The jar has been on display at the Hecht Museum in Haifa for 35 years. It was one of the only containers of its size and from that period still complete when it was discovered.

The Bronze Age jar is one of many artifacts exhibited out in the open, part of the Hecht Museum’s vision of letting visitors explore history without glass barriers, said Inbal Rivlin, the director of the museum, which is associated with Haifa University in northern Israel.

It was likely used to hold wine or oil, and dates back to between 2200 and 1500 B.C.

Rivlin and the museum decided to turn the moment, which captured international attention, into a teaching moment, inviting the Geller family back for a special visit and hands-on activity to illustrate the restoration process.

Rivlin added that the incident provided a welcome distraction from the ongoing war in Gaza. “Well, he’s just a kid.
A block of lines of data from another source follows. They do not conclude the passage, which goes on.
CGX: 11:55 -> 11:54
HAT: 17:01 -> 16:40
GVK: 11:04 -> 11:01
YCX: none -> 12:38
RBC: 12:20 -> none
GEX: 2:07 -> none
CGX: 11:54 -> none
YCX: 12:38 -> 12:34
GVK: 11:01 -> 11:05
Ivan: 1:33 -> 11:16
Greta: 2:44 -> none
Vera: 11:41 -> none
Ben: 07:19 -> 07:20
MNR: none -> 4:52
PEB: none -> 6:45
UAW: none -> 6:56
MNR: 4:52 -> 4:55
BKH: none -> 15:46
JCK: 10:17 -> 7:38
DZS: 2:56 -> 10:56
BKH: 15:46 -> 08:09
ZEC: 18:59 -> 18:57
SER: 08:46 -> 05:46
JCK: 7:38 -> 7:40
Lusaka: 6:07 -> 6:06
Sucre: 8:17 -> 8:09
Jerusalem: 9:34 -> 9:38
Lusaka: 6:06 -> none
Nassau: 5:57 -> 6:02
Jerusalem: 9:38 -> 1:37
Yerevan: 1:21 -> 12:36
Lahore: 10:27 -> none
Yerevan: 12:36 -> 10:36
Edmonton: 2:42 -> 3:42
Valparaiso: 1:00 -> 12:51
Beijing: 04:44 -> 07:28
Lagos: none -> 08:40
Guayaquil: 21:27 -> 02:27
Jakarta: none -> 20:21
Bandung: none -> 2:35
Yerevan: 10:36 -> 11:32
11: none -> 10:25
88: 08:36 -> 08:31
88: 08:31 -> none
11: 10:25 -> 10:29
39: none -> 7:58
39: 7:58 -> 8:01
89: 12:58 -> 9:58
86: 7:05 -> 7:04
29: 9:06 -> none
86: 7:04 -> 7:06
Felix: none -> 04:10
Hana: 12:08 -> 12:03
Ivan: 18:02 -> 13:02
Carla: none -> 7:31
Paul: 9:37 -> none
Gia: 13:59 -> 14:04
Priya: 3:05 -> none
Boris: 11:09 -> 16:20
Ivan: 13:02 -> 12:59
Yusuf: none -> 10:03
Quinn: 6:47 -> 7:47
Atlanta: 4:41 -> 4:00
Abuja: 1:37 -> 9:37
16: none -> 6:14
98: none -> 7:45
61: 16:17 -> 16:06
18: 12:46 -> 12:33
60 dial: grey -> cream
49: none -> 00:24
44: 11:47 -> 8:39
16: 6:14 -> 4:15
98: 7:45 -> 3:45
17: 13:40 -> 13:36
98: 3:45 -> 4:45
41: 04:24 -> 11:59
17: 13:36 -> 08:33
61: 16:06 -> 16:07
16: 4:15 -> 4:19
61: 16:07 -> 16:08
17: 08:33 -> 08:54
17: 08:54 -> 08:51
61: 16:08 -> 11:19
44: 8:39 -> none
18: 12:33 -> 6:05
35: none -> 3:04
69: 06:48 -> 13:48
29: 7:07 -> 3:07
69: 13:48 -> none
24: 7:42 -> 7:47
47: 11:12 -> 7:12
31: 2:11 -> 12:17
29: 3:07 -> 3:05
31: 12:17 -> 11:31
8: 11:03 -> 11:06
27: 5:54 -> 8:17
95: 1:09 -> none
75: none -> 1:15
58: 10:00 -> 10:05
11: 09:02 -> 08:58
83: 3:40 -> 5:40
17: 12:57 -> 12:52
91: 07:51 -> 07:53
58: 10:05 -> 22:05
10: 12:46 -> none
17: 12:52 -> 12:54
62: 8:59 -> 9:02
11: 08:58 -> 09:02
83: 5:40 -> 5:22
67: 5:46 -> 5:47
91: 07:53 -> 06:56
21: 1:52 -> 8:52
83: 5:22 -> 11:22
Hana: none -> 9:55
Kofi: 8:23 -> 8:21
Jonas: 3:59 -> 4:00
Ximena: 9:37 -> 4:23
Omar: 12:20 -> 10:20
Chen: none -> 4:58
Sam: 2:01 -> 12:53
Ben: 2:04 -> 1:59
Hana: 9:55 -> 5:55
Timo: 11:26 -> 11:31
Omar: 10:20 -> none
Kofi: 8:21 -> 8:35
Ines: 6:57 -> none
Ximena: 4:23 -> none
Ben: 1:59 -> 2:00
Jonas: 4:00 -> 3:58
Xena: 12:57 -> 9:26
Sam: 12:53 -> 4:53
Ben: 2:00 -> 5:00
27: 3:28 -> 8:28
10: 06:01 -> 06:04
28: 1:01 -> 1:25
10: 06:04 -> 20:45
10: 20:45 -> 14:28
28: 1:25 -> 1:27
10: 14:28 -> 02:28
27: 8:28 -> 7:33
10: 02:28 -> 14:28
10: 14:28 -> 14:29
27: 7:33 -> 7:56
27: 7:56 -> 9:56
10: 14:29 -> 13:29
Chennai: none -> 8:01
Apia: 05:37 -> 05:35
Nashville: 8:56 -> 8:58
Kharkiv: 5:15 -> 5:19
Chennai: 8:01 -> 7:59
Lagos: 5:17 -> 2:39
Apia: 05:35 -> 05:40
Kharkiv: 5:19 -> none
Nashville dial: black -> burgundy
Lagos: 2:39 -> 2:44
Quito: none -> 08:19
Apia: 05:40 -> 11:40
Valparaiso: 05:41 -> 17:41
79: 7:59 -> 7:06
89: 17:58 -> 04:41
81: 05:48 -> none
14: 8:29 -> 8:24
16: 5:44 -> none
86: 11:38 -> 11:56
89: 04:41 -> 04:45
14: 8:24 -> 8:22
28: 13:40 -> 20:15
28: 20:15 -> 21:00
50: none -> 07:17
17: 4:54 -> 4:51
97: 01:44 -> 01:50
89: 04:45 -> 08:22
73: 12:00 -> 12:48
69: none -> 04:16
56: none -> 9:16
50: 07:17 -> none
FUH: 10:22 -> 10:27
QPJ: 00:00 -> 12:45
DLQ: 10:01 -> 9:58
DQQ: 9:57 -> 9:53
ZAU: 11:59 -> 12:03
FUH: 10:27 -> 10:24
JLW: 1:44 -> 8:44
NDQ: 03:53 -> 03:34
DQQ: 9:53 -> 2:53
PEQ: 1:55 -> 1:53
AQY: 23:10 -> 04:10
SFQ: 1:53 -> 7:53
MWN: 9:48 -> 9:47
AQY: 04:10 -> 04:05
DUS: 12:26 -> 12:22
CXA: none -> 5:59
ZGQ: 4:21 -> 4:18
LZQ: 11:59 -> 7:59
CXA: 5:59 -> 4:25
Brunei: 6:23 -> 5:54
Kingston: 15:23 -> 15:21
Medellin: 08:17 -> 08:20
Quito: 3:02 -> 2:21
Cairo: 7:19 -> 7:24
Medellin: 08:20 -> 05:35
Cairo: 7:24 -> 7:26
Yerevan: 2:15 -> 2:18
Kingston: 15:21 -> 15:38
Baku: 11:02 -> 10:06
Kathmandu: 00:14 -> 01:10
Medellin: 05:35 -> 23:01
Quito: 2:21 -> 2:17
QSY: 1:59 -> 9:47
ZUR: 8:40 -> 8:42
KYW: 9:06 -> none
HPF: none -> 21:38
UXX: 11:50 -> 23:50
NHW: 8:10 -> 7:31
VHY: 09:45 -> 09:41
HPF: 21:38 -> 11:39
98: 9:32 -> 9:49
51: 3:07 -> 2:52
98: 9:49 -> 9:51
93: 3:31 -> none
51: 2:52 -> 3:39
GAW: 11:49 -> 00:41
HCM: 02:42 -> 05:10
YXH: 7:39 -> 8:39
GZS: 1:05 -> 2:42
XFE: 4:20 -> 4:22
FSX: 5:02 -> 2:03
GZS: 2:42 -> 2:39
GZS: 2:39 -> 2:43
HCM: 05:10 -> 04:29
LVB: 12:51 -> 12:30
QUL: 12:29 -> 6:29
So I think that somehow it touches the heart of the people in Israel and around the world,“ said Rivlin.

Roee Shafir, a restoration expert at the museum, said the repairs would be fairly simple, as the pieces were from a single, complete jar. Archaeologists often face the more daunting task of sifting through piles of shards from multiple objects and trying to piece them together.

Experts used 3D technology, hi-resolution videos, and special glue to painstakingly reconstruct the large jar.

Less than two weeks after it broke, the jar went back on display at the museum. The gluing process left small hairline cracks, and a few pieces are missing, but the jar’s impressive size remains.

The only noticeable difference in the exhibit was a new sign reading “please don’t touch.”